--- IHRE AUFGABEN ---
1 – Auf welche Art von Daten konzentriert sich Process Mining laut dem Interview über Celonis, anstatt alle gesammelten Daten zu betrachten?
2 – Nehmen Sie das Interview über Celonis und Process Mining nach seinem letzten Satz wieder auf und führen Sie es weiter.

Zeitgleich mit der Entstehung und dem Wachstum von Celonis ist das Thema Big Data zu einem Kernbereich vieler Unternehmen geworden. Wie hat sich die Wahrnehmung des Themas in den letzten sieben, acht Jahren verändert?
Nominacher: Ziel war es, die ständig wachsende Datenmenge nutzbar zu machen. Es geht darum, diese gigantischen Datenanforderungen zu verstehen und zu nutzen und einen direkten Mehrwert für Unternehmen zu schaffen. Der Unterschied beim Process Mining besteht darin, dass wir nicht alle Daten betrachten, die gesammelt werden. Wir konzentrieren uns auf Prozessdaten, die einen echten Einblick in Geschäftsabläufe und Verbesserungsmöglichkeiten für den ROI geben. Big Data ist irrelevant, wenn nicht die richtigen verifizierten Daten über alle End-to-End-Prozesse hinweg betrachtet werden, die den besten Nutzen bringen können. Entsprechend sind digitale Technologien wie Process Mining gefragt, die einen eindeutigen ROI aufzeigen.
Laut Ihrer Website lautet ein Motto von Celonis: „Prozesse von heute analysieren, damit die Welt von morgen effizienter ist“. Können Sie in zwei bis drei Sätzen erklären, was Sie damit meinen?
Nominacher: Viele Unternehmensprozesse laufen heute ineffizient ab, weil sich Abweichungen vom Idealprozess eingeschlichen haben. Mit unserer Process-Mining-Software können Unternehmen nicht nur genau diese abweichenden Prozesse identifizieren, sondern bekommen direkt Lösungsvorschläge und Handlungsempfehlungen zur Optimierung der betroffenen Prozesse. Unsere Technologie schafft damit die Basis für Veränderungen, gesteigerte Effizienz und die besten Handlungsempfehlungen.

--- EINTRÄGE DES DATENSATZES ---
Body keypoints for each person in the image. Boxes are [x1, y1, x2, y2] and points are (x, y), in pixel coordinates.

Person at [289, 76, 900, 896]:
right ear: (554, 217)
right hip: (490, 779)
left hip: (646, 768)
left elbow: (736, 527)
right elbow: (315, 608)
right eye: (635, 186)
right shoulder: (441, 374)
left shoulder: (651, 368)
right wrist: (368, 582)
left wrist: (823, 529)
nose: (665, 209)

==

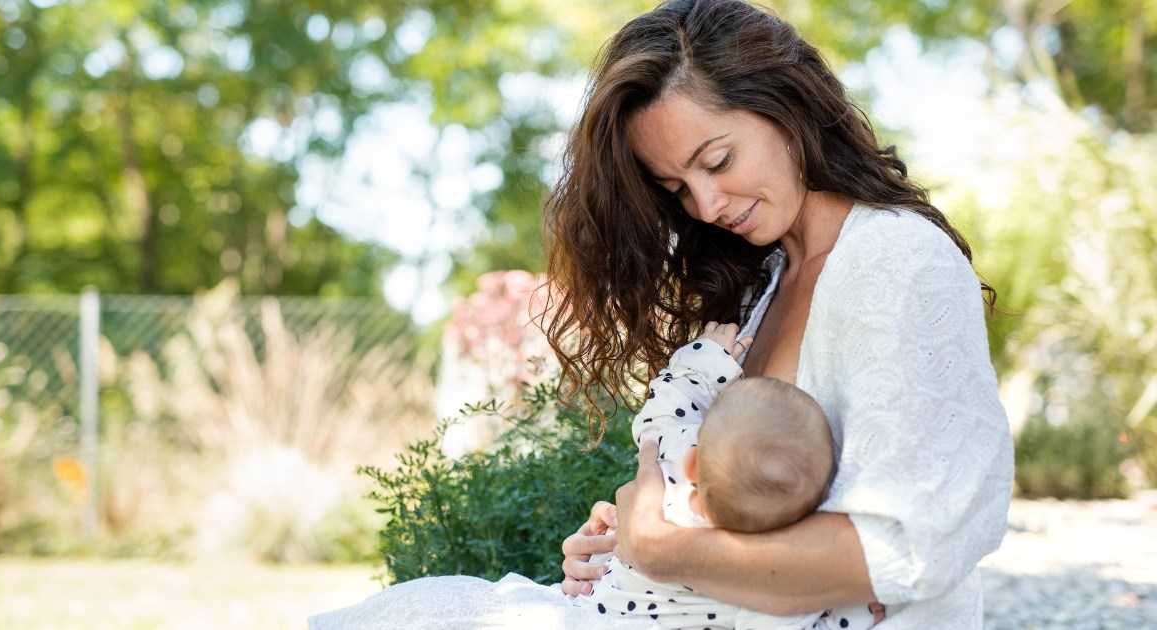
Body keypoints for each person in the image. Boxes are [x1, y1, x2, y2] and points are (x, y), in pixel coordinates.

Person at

--

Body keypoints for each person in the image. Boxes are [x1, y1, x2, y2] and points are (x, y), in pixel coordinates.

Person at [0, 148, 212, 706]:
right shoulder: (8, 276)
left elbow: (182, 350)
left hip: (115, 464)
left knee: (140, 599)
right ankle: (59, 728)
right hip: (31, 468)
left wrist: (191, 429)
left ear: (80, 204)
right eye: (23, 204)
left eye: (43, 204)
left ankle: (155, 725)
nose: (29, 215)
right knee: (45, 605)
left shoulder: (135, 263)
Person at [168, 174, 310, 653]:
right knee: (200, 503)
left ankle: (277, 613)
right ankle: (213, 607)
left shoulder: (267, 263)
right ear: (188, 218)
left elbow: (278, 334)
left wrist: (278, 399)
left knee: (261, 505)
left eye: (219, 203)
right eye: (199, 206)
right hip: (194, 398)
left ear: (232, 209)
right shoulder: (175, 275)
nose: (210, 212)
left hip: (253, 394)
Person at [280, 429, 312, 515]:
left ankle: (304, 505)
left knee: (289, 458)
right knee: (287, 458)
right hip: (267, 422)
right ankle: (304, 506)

--- NUMMERIERTE ANTWORTEN ---
1 – Auf Prozessdaten, die einen echten Einblick in Geschäftsabläufe und Verbesserungsmöglichkeiten für den ROI geben.

2 –
Können Sie uns einen kurzen Überblick verschaffen, welche Lösung Celonis anbietet?
Nominacher: Wir sind Pionier für Process Mining, einer Technologie, die IT-Daten der Unternehmen nutzt, um Prozessabläufe zu rekonstruieren, zu visualisieren und die besten Handlungsempfehlungen für die besten Ergebnisse zu geben. Im Oktober haben wir unsere Intelligent Business Cloud veröffentlicht, die auf der erprobten Process-Mining-Technologie aufbaut, diese aber um zusätzliche Funktionen erweitert. Die durchgängige SaaS-Plattform [Software-as-a-Service] beinhaltet eine umfassende Prozessanalyse sowie tiefgreifende Machine-Learning- und KI-Funktionen. Da die Process-Mining-Technologie jetzt vollständig in der Cloud verfügbar ist, können Unternehmen Transformationsinitiativen viel schneller starten und aus den signifikanten Produktivitäts- und Effizienzsteigerungen einen enormen Mehrwert ziehen.
„Die meisten Analytics-Anbieter bewegen sich auf Datenebene und analysieren ausschließlich diese. Wir lösen uns von diesem datenbasierten Ansatz und betrachten mit unserer Lösung die Prozessebene.“
Bastian Nominacher, Celonis
An wen richten sich diese Technologien?
Nominacher: Jeder Prozess in Unternehmen jeder Größe und Branche kann optimiert werden – egal ob Einkauf, Produktion, Vertrieb, Logistik oder Kundenservice. Mit der Intelligent Business Cloud geben wir unseren Kunden ein mächtiges Werkzeug an die Hand, das die Unternehmenstransformation nicht nur unterstützt, sondern ein maßgeblicher Treiber von Digitalisierungsinitiativen ist.
In der Big-Data-Welt sind heute zahlreiche Analytics-Anbieter unterwegs. Wie unterscheidet sich Celonis von der Konkurrenz?
Nominacher: Die meisten Analytics-Anbieter bewegen sich auf Datenebene und analysieren ausschließlich diese. Wir lösen uns von diesem datenbasierten Ansatz und betrachten mit unserer Lösung die Prozessebene.
Einer ihrer Partner ist SAP. Sie bieten unter anderem Process-Mining-Software für SAP-Geschäftsprozesse an. Können Sie uns erläutern, was Unternehmen mit einer solchen Lösung erreichen können?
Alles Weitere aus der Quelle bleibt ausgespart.